ラボを捨て、ビーチに出よう

Love-tuneから7ORDERへ:どこにいたって君がアイドルだ

ユリイカメモ その1

  あの硬派な文化批評誌ユリイカが今の男性アイドルの昨今を特集する、そして私の大好きな7ORDER projectの巻頭インタビューというびっくりする展開で、本当に久々に手に取ることになったユリイカ。色んなサブカル(と言っていいかな、この時代においても)を扱ってきたユリイカが満を持して特集した男性アイドルだったせいか、それぞれの、全部のテキストの密度の濃いこと、濃いこと。さすが勢いのあるジャンルっていうところかもしれません。みっちりと論考されたそれは、日本に現在あまたあるアイドル的な立ち位置を持つ男性エンターテーメントの百科事典のようでした。日ごろ、どうしてもうちの子たちばかり見ているBBAな自分にはとても勉強になる本だなあって改めて感じましたね。アイドルに対しては単なるユーザーな自分だけれど、考えることで広がり、あるべきところを見つけ出し、愛を深めていく、学問のパッションが感じられました~。

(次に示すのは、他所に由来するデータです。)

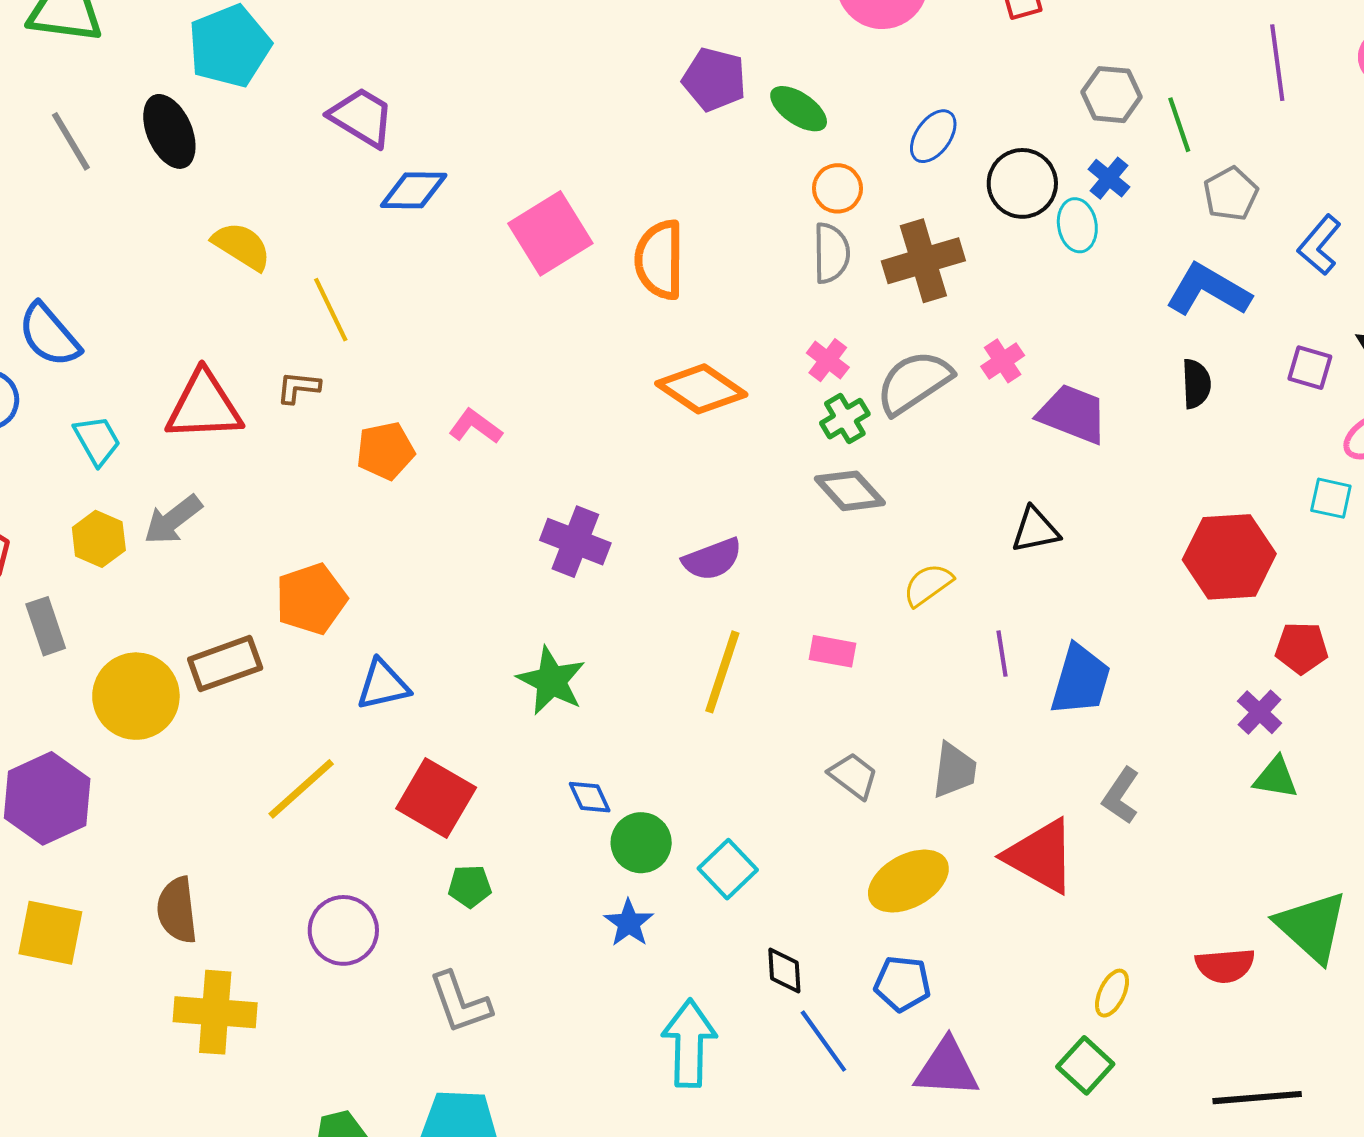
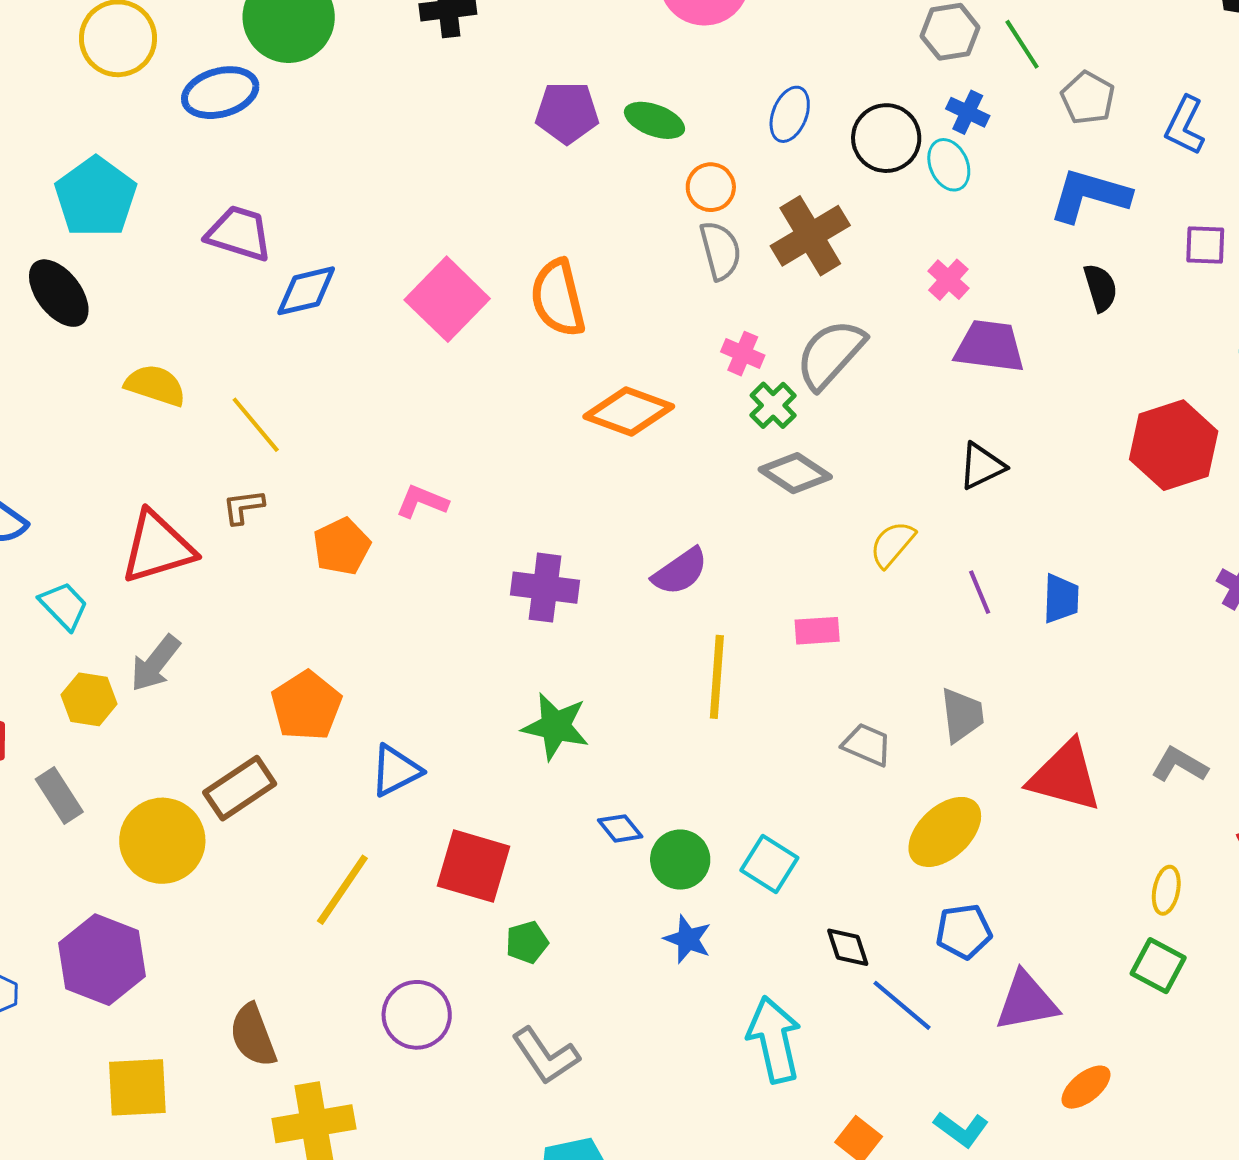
pink cross: (1003, 361) -> (948, 280), moved
blue trapezoid: (1080, 680) -> (1061, 599), size x0.7
gray L-shape: (1121, 796) -> (1179, 765), moved, turned 100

 さて、そんなところに、今現在のアイドルでもあり、本編でもかなりの分量で語られるジャニーズ事務所出身の7ORDER projectのインタビューがぽーんと載っているわけですね。でも、彼らの出自も、現状の立ち位置も解説というか色付けされないまま、彼らがあーでもなく、こーでもなくと語ってる様子が載っていると。とりあえず、特定の見方をしないで、彼らのいうこと聞いてみて、これが令和になった今のアイドルの肉声・・みたいな提示のされ方に、いや、7ORDER projectでいいの?みたいななんだか嬉しいような心配なるような感じもありましたが、当の本人たちは気負わず、いつも通りの「それぞれの」彼らだったように思いました。何より面白いのはその平熱感。自分のいる場所を俯瞰から語る・・それは7人だからできたことかなあ、ひとりだったらそれぞれの思いをもっと熱く刺激的に語っていただろうなってふと思いました・・。さて、最初にざくっと読んだ時の感想を箇条書きにメモしておこうと思います。

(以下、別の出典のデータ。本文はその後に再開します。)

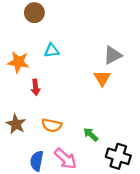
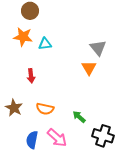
gray triangle: (113, 55) -> (98, 48), turned -42
orange star: (18, 62) -> (23, 37), moved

  • ユリイカの座談会、不思議な面白さだったな。とても自然に、本質的なところで「アイドルとは」って考える座談会。言説にかっこいいとか頭いいとか言った気取りもなく、一人一人違う肌感覚で話している。それでも、7人での会話として成り立っているのが、私の大好きな7人だなって。それにしても、彼らの行く末の一つとして語られているのが、「最後にじいさんになってみんなで笑っていたい」なんだもんなあ・・。そのために再結集した7人だと思うと本当に胸が熱くなるし、一つの新しい在り方かなあってちょっと感じた。
  • 彼らのいいところは、7人とも、とっても素朴だけれど、自分たちの経験と、それぞれの感覚で考えているところ。そして、その上に、歴史と広い視野をもって、考えようとしてるところ。哲学や学問の基礎、人が物を考えるよすがみたいなところが感じられるのが心強かったなあ・・。生きぬく力の基礎がちゃんとありそうなそんな誠実さだったと感じましたね。
  • グループとしての彼らについてトータルで感じたのは、少なくとも表面的には全然急いでないんだなってこと。これは、再始動してからずっと感じていることだけれど、自分たちの来し方と行きたい未来をひとつひとつ考えて行っていって、その中で「アイドル」としての実像が現れたらそれでいいと思っていそうな感じのする2019年の夏時点って感じでしたね。
  • 幼い頃からジャニーズで育ってきた彼らには、「アイドル」って国籍みたいなものだと思うんですよね。例えば、面と向かって、あなたにとって日本とは、日本人とは聞かれて、自分の中の当たり前だった定義を、改めてその内容とかとか広がる世界をもう一度考えるみたいなところがあったのかなあって感じました。
  • たぶん、彼らはこの雑誌の中で論じられているアイドルの広がり・・それこそマッチや聖子ちゃんが「アイドル」だった頃から、2.5の世界とかワールドワイドに広がるアイドル世界まで全部「アイドル」みたいな世界に至る経緯を、自分たちも戦う中で見てきていて、アイドルを成り立たせる色んな面を見てきている・・。自覚的ではないかもしれないけれど、このユリイカの中で語られていること色々と経験してきているから。どんなものを作り上げていくのかなあって、更に楽しみになりましたよ・・。
  • 7人ともとても興味深い言説をしていて、またじっくりまとめてみようっておもうんだけれど、萩ちゃんファンな自分だから、彼が「誰かに夢を見させることができる存在になりたい」っていうのに胸が熱くなって。彼があるアイドルの姿に夢見て、ここにきたことを忘れていないんだなーって感じてぐっと胸が熱くなりましたよ・・・。
  • そして、やっぱり萩ちゃんの言葉は面白い・・。なんか意味をすっとばすことで、自由さを得る言葉な気がする(あられおの意味や本質を射貫く言葉とまた違うんだよね)。例えば、萩ちゃんが「ワールドワイドな活躍をしたい」って言った場合、それはビルボードで1位を取りたいっていう意味じゃなくって、カリブ海の小さな島で演奏会したいとか、サンゴ礁の綺麗なとことか、野鳥の楽園とかで活躍することだったりするかもしれないなってふと思いましたw。注意した方がいいですね。いや、楽しいわーー。
  • そんな訳でまだまだ読み込めるユリイカ男性アイドル特集号、また気が向いたらメモ書きます・・。